Por fin había llegado. Lejos, muy lejos. Mucho más de lo que
nunca se aventuró a imaginar. Nadie podía alcanzarle en su reino de hielo. Y
finalmente, más allá de sus recuerdos, había encontrado la paz: entre la neblina y
la escarcha, el frío. Los inviernos largos. Él dejó de escribirle: fue entonces
cuando creyó que era fuerte. Invulnerable, indestructible. Ingenuo. ¿De verdad
lo era? Veréis, yo una vez también creí ser fuerte…hasta que apareció ella.
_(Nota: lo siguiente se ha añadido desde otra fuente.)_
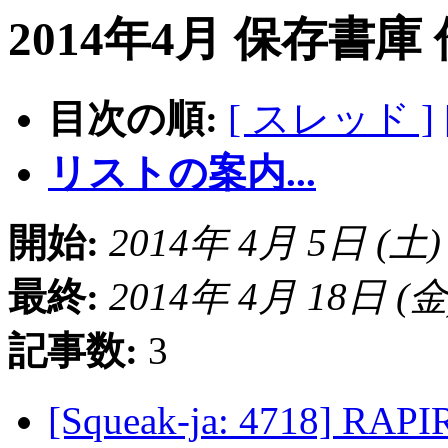
2014年4月 保存書庫
目次の順:
[ スレッド ]
リストの案内...
開始:
2014年 4月 5日 (土) 1
最終:
2014年 4月 18日 (金) 
記事数:
3
[Squeak-ja: 4718] RA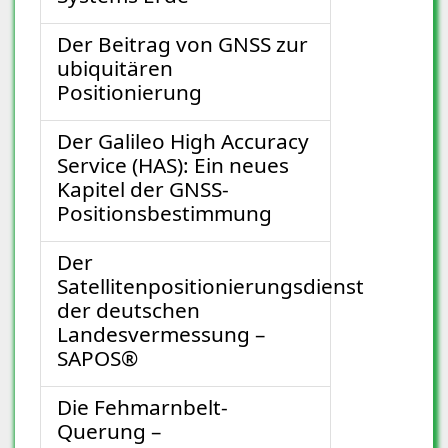
Der Beitrag von GNSS zur
ubiquitären
Positionierung
Der Galileo High Accuracy
Service (HAS): Ein neues
Kapitel der GNSS-
Positionsbestimmung
Der
Satellitenpositionierungsdienst
der deutschen
Landesvermessung –
SAPOS®
Die Fehmarnbelt-
Querung –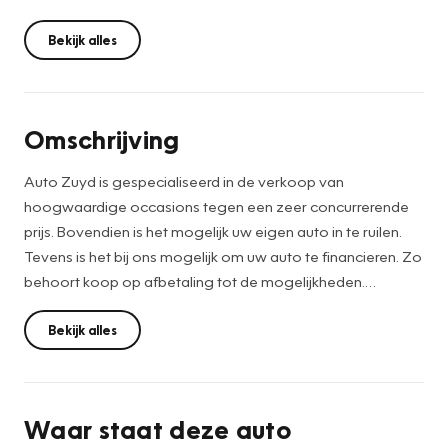
Bekijk alles
Omschrijving
Auto Zuyd is gespecialiseerd in de verkoop van
hoogwaardige occasions tegen een zeer concurrerende
prijs. Bovendien is het mogelijk uw eigen auto in te ruilen.
Tevens is het bij ons mogelijk om uw auto te financieren. Zo
behoort koop op afbetaling tot de mogelijkheden.
De vermelde prijs is een netto internetprijs waar geen
verplichte afleverkosten bij komen. Vanaf 3.000 EUR is
Bekijk alles
iedere auto voorzien van minimaal 6 maanden APK,
nieuwe mattenset en professionele poetsbeurt.
Waar staat deze auto
Onze advertenties worden met grote zorgvuldigheid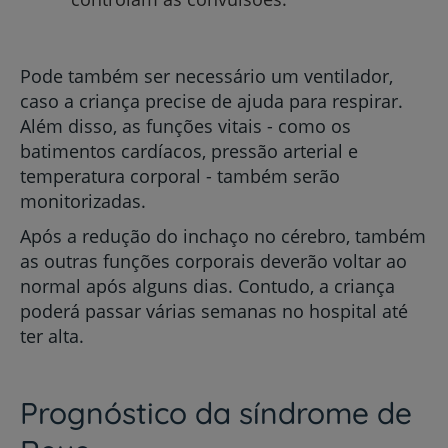
Pode também ser necessário um ventilador,
caso a criança precise de ajuda para respirar.
Além disso, as funções vitais - como os
batimentos cardíacos, pressão arterial e
temperatura corporal - também serão
monitorizadas.
Após a redução do inchaço no cérebro, também
as outras funções corporais deverão voltar ao
normal após alguns dias. Contudo, a criança
poderá passar várias semanas no hospital até
ter alta.
Prognóstico da síndrome de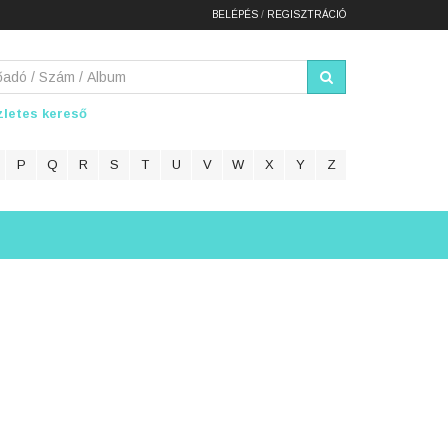
BELÉPÉS
/
REGISZTRÁCIÓ
letes kereső
P
Q
R
S
T
U
V
W
X
Y
Z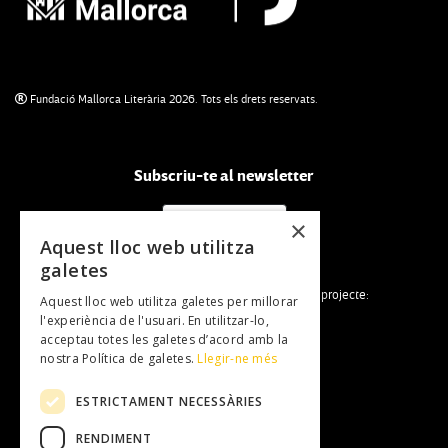
Fundació Mallorca Literària 2026. Tots els drets reservats.
Subscriu-te al newsletter
NEWSLETTER
×
Aquest lloc web utilitza
galetes
La Fundació Mallorca Literària forma part del projecte:
Aquest lloc web utilitza galetes per millorar
l'experiència de l'usuari. En utilitzar-lo,
acceptau totes les galetes d’acord amb la
nostra Política de galetes.
Llegir-ne més
ESTRICTAMENT NECESSÀRIES
RENDIMENT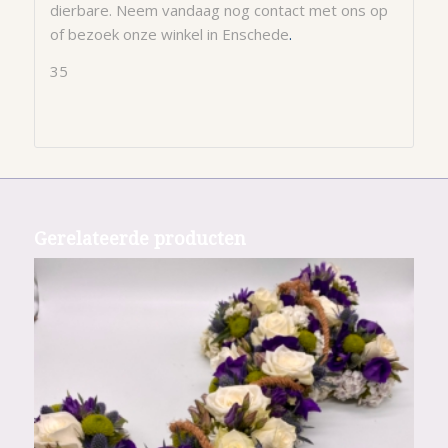
dierbare. Neem vandaag nog contact met ons op
of bezoek onze winkel in Enschede
.
35
Gerelateerde producten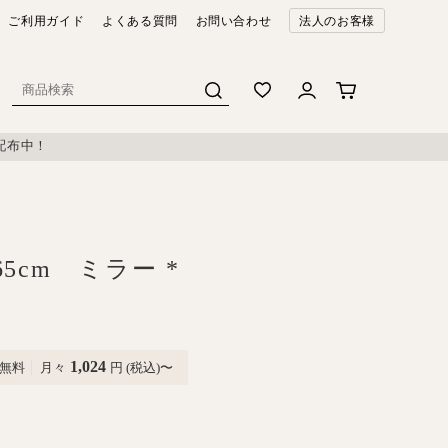
ご利用ガイド
よくある質問
お問い合わせ
法人のお客様
配布中！
5cm ミラー *
1,024
無料
月々
円 (税込)〜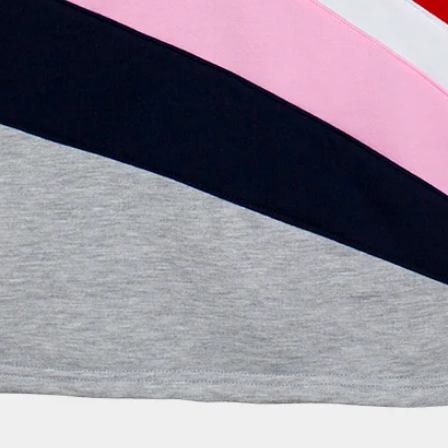
mal por darse un ca
¿Necesitas saber m
detrás de la marca y 
apartado About Us 
¿Enviáis a todo el 
Sí, Festela envía a
tener en cuenta que
pueden, eventualmen
impuestos y tasas a
Festela se comprom
necesaria para la g
caso se hará respons
derivados del envío.
¿Dónde está mi ped
Queremos que pueda
momento. Por ello,
recibirás un email d
proporcionaremos un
Era una noche de diciembre, y ahí estaba yo esperándola en la
calle. No tardó mucho en aparecer a lo lejos. Venía andando, y conforme se iba
acercando, lamenté haberla mirado a los ojos. Creo que esa fue la primera vez
que la besé, aunque solo fuese con la mirada. Tengo que decir que soy un poco
inútil en estas cosas: “puedo escribir los versos más tristes esta noche”, y
sin embargo, apenas fui capaz de decirle “hola”. Me pidió perdón por hacerme
esperar, mientras yo me moría de ganas de decirle que ella no llegaba tarde. Si
eso el resto del mundo, que tardó tanto tiempo en llevarme hasta ella. ¿Cómo
una luz tan brillante pudo pasar tan desapercibida? Me desconciertas, pequeña:
tan sencilla y a la vez tan compleja. Contigo no sé si avanzar o retroceder, si
acercarme o alejarme, si hablarte o quedarme callado mirando tu fotografía
mientras te escribo estas líneas. Es increíble lo rápido que se pasan las horas
cuando te tengo cerca, incluso cuando estabas al otro lado de una pantalla a
miles de kilómetros de aquí. ¿Qué importa la distancia en un mundo donde nuestros
muros más altos están hechos de silencio? Contigo me asaltan las dudas y me ahoga la espera. Y qué
bonita manera de ahogarse de nuevo en algo que no sean promesas rotas. No sé si me explico, pero si algún día lo entendéis, buscadme en el fondo.